As motocicletas, por sua estrutura exposta e menor estabilidade em alta velocidade, oferecem pouco ou nenhum nível de proteção em colisões ou quedas.
Quando somados a fatores como chuva, excesso de velocidade ou simples distrações, os riscos se tornam ainda mais elevados e as consequências, irreversíveis.
No último domingo, dia 20 de julho, uma dessas histórias chocou a Grande Florianópolis. Gregory Mayllon Silva Pantoja e Nicolly Morais de Melo, um jovem casal que havia nascido no mesmo dia, 20 de julho de 1998 e comemorava juntos o aniversário de 27 anos, perderam a vida em um acidente de moto na BR-101, em São José.


Horas antes do ocorrido, os dois celebravam a data ao lado da família, em um clima de alegria e união. Sorrisos, abraços e mensagens de carinho registrados nas redes sociais contrastam agora com a dor deixada por sua partida.

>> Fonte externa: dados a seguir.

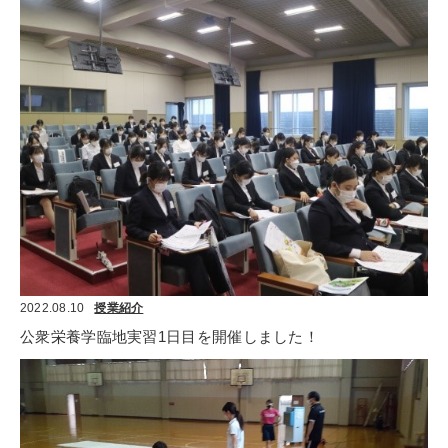
2022.08.10
授業紹介
公衆栄養学臨地実習1日目を開催しました！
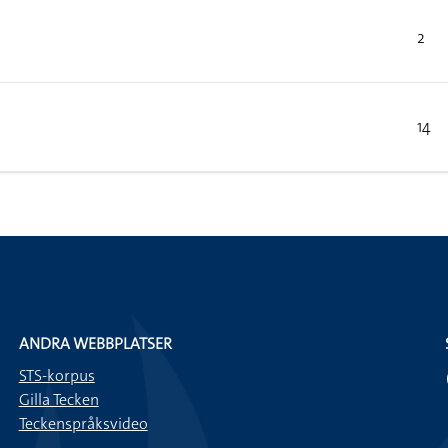
2
14
ANDRA WEBBPLATSER
STS-korpus
Gilla Tecken
Teckenspråksvideo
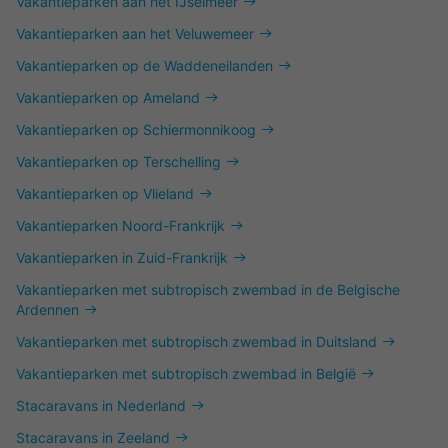
Vakantieparken aan het IJselmeer
Vakantieparken aan het Veluwemeer
Vakantieparken op de Waddeneilanden
Vakantieparken op Ameland
Vakantieparken op Schiermonnikoog
Vakantieparken op Terschelling
Vakantieparken op Vlieland
Vakantieparken Noord-Frankrijk
Vakantieparken in Zuid-Frankrijk
Vakantieparken met subtropisch zwembad in de Belgische
Ardennen
Vakantieparken met subtropisch zwembad in Duitsland
Vakantieparken met subtropisch zwembad in België
Stacaravans in Nederland
Stacaravans in Zeeland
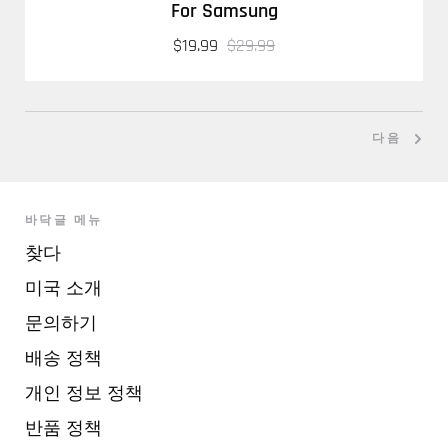
For Samsung
$19.99
$29.99
다음
바닥글 메뉴
찾다
미국 소개
문의하기
배송 정책
개인 정보 정책
반품 정책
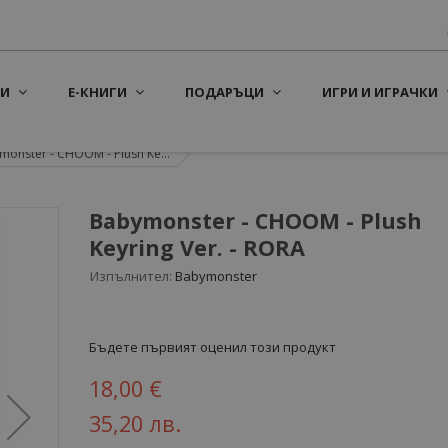
И
Е-КНИГИ
ПОДАРЪЦИ
ИГРИ И ИГРАЧКИ
monster - CHOOM - Plush Ke...
Babymonster - CHOOM - Plush
Keyring Ver. - RORA
Изпълнител:
Babymonster
Бъдете първият оценил този продукт
18,00 €
35,20 лв.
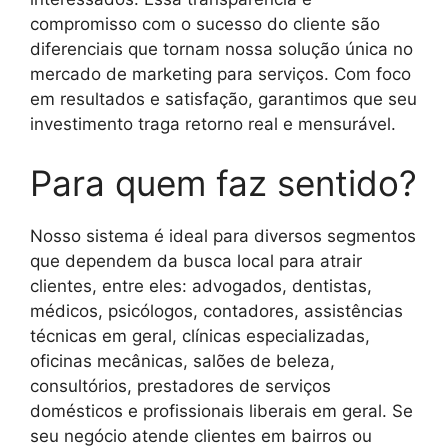
compromisso com o sucesso do cliente são
diferenciais que tornam nossa solução única no
mercado de marketing para serviços. Com foco
em resultados e satisfação, garantimos que seu
investimento traga retorno real e mensurável.
Para quem faz sentido?
Nosso sistema é ideal para diversos segmentos
que dependem da busca local para atrair
clientes, entre eles: advogados, dentistas,
médicos, psicólogos, contadores, assistências
técnicas em geral, clínicas especializadas,
oficinas mecânicas, salões de beleza,
consultórios, prestadores de serviços
domésticos e profissionais liberais em geral. Se
seu negócio atende clientes em bairros ou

Segundo a Polícia Rodoviária Federal, o acidente ocorreu por volta das 22h30, no km 209 da rodovia, nas proximidades da Arena Ibiza.

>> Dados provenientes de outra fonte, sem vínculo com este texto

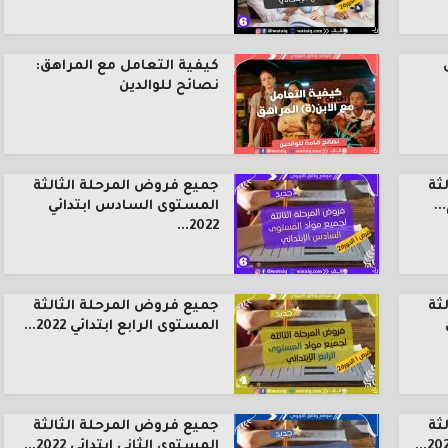
كيفية التعامل مع المراهق:
نصائح للوالدين
ثة
جميع فروض المرحلة الثالثة
.
المستوى السادس ابتدائي
2022...
ثة
جميع فروض المرحلة الثالثة
المستوى الرابع ابتدائي 2022...
ثة
جميع فروض المرحلة الثالثة
المستوى الثاني ابتدائي 2022...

A motocicleta Honda PCX 150, com placas de São José, teria tombado, fazendo com que ambos os ocupantes fossem arremessados ao chão. Eles morreram ainda no local.
Os corpos foram velados no dia seguinte, cercados por familiares e amigos que, ainda em choque, prestaram homenagens emocionadas.
A irmã de Nicolly, por exemplo, compartilhou uma despedida comovente nas redes sociais, afirmando que a jovem sempre foi o “equilíbrio da família” e sua “alma gêmea”.
Esse episódio reforça, mais uma vez, a vulnerabilidade dos motociclistas e a importância da prudência nas estradas. A história de Gregory e Nicolly, que começou e terminou no mesmo dia, deixa uma lição dolorosa sobre a imprevisibilidade da vida e os riscos que todos corremos ao trafegar pelas vias brasileiras.